REQUEST
Below, find the line containing "Assistant City Clerk, Records" and the line containing "What is the value of the 10th" among the items. Render those two lines and the lines between them as a Markdown table with the columns Row and Line, skipping blank lines.

INPUT DATA
============

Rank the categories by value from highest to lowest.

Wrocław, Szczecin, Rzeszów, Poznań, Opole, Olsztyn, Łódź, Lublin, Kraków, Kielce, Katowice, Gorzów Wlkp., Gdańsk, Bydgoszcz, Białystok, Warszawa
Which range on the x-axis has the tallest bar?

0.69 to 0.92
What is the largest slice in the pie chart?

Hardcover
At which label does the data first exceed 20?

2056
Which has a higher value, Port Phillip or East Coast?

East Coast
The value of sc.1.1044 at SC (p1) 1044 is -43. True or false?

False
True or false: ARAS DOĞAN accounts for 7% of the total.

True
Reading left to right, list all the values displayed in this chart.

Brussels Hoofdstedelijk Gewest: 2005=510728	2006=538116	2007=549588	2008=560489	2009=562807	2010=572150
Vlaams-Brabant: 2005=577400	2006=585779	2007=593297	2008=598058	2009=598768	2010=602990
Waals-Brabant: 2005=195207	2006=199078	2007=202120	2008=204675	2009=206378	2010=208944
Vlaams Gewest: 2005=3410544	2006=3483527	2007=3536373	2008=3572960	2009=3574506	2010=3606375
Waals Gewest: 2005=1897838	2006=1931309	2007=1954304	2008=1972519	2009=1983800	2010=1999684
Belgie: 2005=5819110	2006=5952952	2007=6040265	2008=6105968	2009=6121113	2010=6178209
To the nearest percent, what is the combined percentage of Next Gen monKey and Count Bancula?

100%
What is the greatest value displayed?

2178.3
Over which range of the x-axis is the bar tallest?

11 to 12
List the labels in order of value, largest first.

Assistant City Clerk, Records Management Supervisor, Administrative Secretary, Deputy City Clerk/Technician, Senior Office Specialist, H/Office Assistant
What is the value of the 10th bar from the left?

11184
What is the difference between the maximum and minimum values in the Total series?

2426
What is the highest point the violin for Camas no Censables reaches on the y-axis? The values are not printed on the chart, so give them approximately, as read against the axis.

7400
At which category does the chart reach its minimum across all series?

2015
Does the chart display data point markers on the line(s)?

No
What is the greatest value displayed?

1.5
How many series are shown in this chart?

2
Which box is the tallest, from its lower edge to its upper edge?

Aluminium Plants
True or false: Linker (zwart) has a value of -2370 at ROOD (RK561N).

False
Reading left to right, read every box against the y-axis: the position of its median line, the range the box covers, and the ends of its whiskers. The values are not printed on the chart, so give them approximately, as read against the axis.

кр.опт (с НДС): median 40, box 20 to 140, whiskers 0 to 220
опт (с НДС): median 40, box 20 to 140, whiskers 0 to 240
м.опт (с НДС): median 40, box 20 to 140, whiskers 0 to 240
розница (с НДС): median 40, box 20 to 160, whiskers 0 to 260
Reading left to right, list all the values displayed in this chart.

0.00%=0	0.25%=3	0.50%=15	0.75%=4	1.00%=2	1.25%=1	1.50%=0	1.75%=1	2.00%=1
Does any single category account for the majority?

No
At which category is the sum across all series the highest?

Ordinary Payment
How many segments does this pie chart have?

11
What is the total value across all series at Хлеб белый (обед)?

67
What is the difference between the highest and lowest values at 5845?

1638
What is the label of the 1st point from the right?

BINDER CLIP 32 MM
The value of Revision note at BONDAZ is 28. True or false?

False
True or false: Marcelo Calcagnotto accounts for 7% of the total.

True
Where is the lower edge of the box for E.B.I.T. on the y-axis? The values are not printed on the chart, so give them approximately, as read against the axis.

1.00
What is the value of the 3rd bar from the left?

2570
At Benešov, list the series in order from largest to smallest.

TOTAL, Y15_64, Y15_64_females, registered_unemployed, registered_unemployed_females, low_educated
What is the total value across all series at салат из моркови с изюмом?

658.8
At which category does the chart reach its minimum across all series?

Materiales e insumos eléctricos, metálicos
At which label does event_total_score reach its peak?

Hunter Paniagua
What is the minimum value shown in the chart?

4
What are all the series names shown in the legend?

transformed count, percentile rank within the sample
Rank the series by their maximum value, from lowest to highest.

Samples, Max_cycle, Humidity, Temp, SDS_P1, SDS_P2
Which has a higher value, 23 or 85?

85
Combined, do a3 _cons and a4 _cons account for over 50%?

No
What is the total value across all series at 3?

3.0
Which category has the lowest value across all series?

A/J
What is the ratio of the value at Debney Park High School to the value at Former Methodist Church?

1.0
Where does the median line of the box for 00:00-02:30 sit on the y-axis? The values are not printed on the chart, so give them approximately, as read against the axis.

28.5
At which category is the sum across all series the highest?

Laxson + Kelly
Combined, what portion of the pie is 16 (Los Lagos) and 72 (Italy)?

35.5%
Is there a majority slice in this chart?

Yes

============

SOLUTION
| Row | Line |
|---|---|
| 1 | Assistant City Clerk, Records Management Supervisor, Administrative Secretary, Deputy City Clerk/Technician, Senior Office Specialist, H/Office Assistant |
| 2 | What is the value of the 10th bar from the left? |